El evento en detalle
La decisión del Comité Federal de Mercado Abierto (FOMC) reduce la tasa de referencia en un cuarto de punto porcentual. En un discurso posterior al anuncio, John Williams confirmó su apoyo al recorte, afirmando que "la política monetaria está bien posicionada a medida que nos adentramos en 2026". Justificó la medida señalando que "los riesgos a la baja para el empleo han aumentado a medida que el mercado laboral se ha enfriado, mientras que los riesgos al alza para la inflación han disminuido un poco".
Según Williams, la perspectiva de la Fed proyecta un crecimiento del PIB real de aproximadamente el 2,25 % en 2026, con la tasa de desempleo disminuyendo gradualmente después de un aumento a corto plazo al 4,5 %. Su pronóstico prevé que la inflación se moderará a poco menos del 2,5 % el próximo año antes de alcanzar el objetivo del 2 % en 2027.
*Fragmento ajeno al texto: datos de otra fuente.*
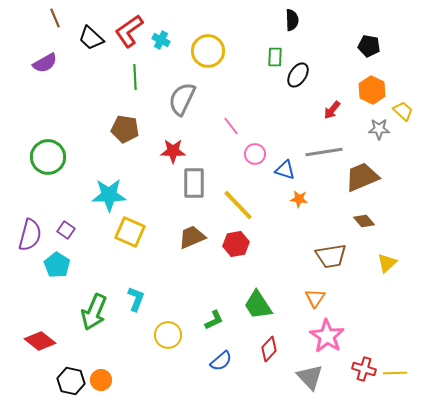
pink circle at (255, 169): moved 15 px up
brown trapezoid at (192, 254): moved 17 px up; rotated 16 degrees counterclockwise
Implicaciones para el mercado
Los mercados financieros han adoptado un régimen de "lo malo es bueno", viendo los signos de debilidad económica como alcistas para las acciones al reforzar el argumento a favor de una mayor flexibilización monetaria. Tras el anuncio de la Fed y los comentarios posteriores, los inversores están valorando una alta probabilidad de otro recorte de tasas en la reunión de política de enero, con un 26 % de posibilidades de una reducción más agresiva de 50 puntos básicos, según la herramienta CME FedWatch. La narrativa del mercado ahora se centra intensamente en los próximos datos económicos, particularmente los informes de empleo e inflación de noviembre retrasados, para validar las expectativas de una trayectoria moderada sostenida.
Comentarios de expertos
Los comentarios internos de los funcionarios de la Fed revelan un consenso cada vez mayor a favor de una postura más acomodaticia. La presidenta de la Fed de Boston, Susan Collins, describió su apoyo al recorte como una "decisión difícil", un cambio notable con respecto a su postura anteriormente más agresiva, lo que indica que "el equilibrio de riesgos había cambiado un poco".
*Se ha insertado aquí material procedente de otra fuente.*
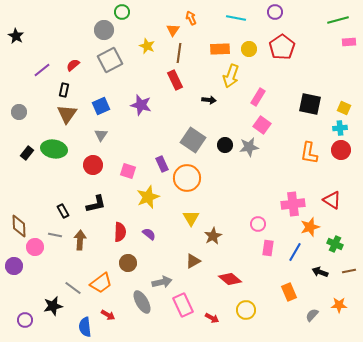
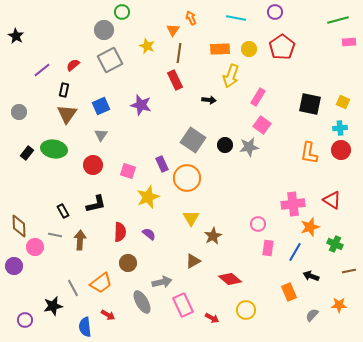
yellow square at (344, 108): moved 1 px left, 6 px up
black arrow at (320, 272): moved 9 px left, 4 px down
gray line at (73, 288): rotated 24 degrees clockwise
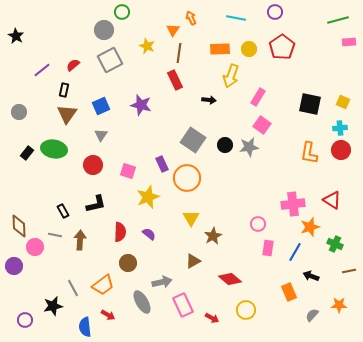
orange trapezoid at (101, 283): moved 2 px right, 2 px down
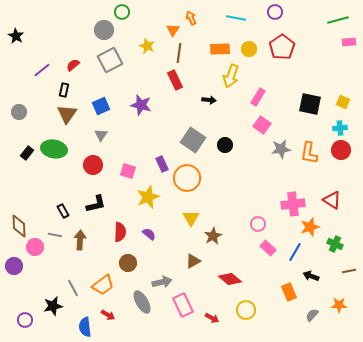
gray star at (249, 147): moved 32 px right, 2 px down
pink rectangle at (268, 248): rotated 56 degrees counterclockwise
Más concretamente, el gobernador de la Fed, Stephen Miran, presentó un caso detallado de por qué la inflación subyacente es más débil de lo que sugieren las cifras principales. Argumentó que el índice de precios de Gastos de Consumo Personal (PCE) está distorsionado por los datos de vivienda rezagados y los precios imputados y no mercantiles, como las tarifas de gestión de carteras. Miran afirmó: "la inflación subyacente básica excluyendo la vivienda, basada en el mercado, está por debajo del 2,3 por ciento, dentro del rango de nuestro objetivo". Advirtió que "mantener una política innecesariamente restrictiva" basándose en estos artefactos de medición podría conducir a pérdidas de empleo innecesarias.
Por el contrario, el economista jefe de Moody’s, Mark Zandi, ofreció una perspectiva más cautelosa, pronosticando que los próximos datos mostrarán que "el mercado laboral está luchando y que la inflación es incómodamente alta".
Contexto más amplio
El recorte de tasas de la Fed marca un giro estratégico para priorizar su mandato de máximo empleo, incluso cuando la inflación general permanece por encima del objetivo del 2 %. Este cambio de política ocurre mientras los mercados esperan una avalancha de datos económicos retrasados por un reciente cierre del gobierno, creando un período de mayor incertidumbre. El debate sobre el impacto de los aranceles en la inflación también continúa; tanto Williams como Miran han sugerido públicamente que sus efectos probablemente sean transitorios o mínimos, una opinión que contrasta con algunas narrativas del mercado, pero que parece estar informando la voluntad de la Fed de flexibilizar la política.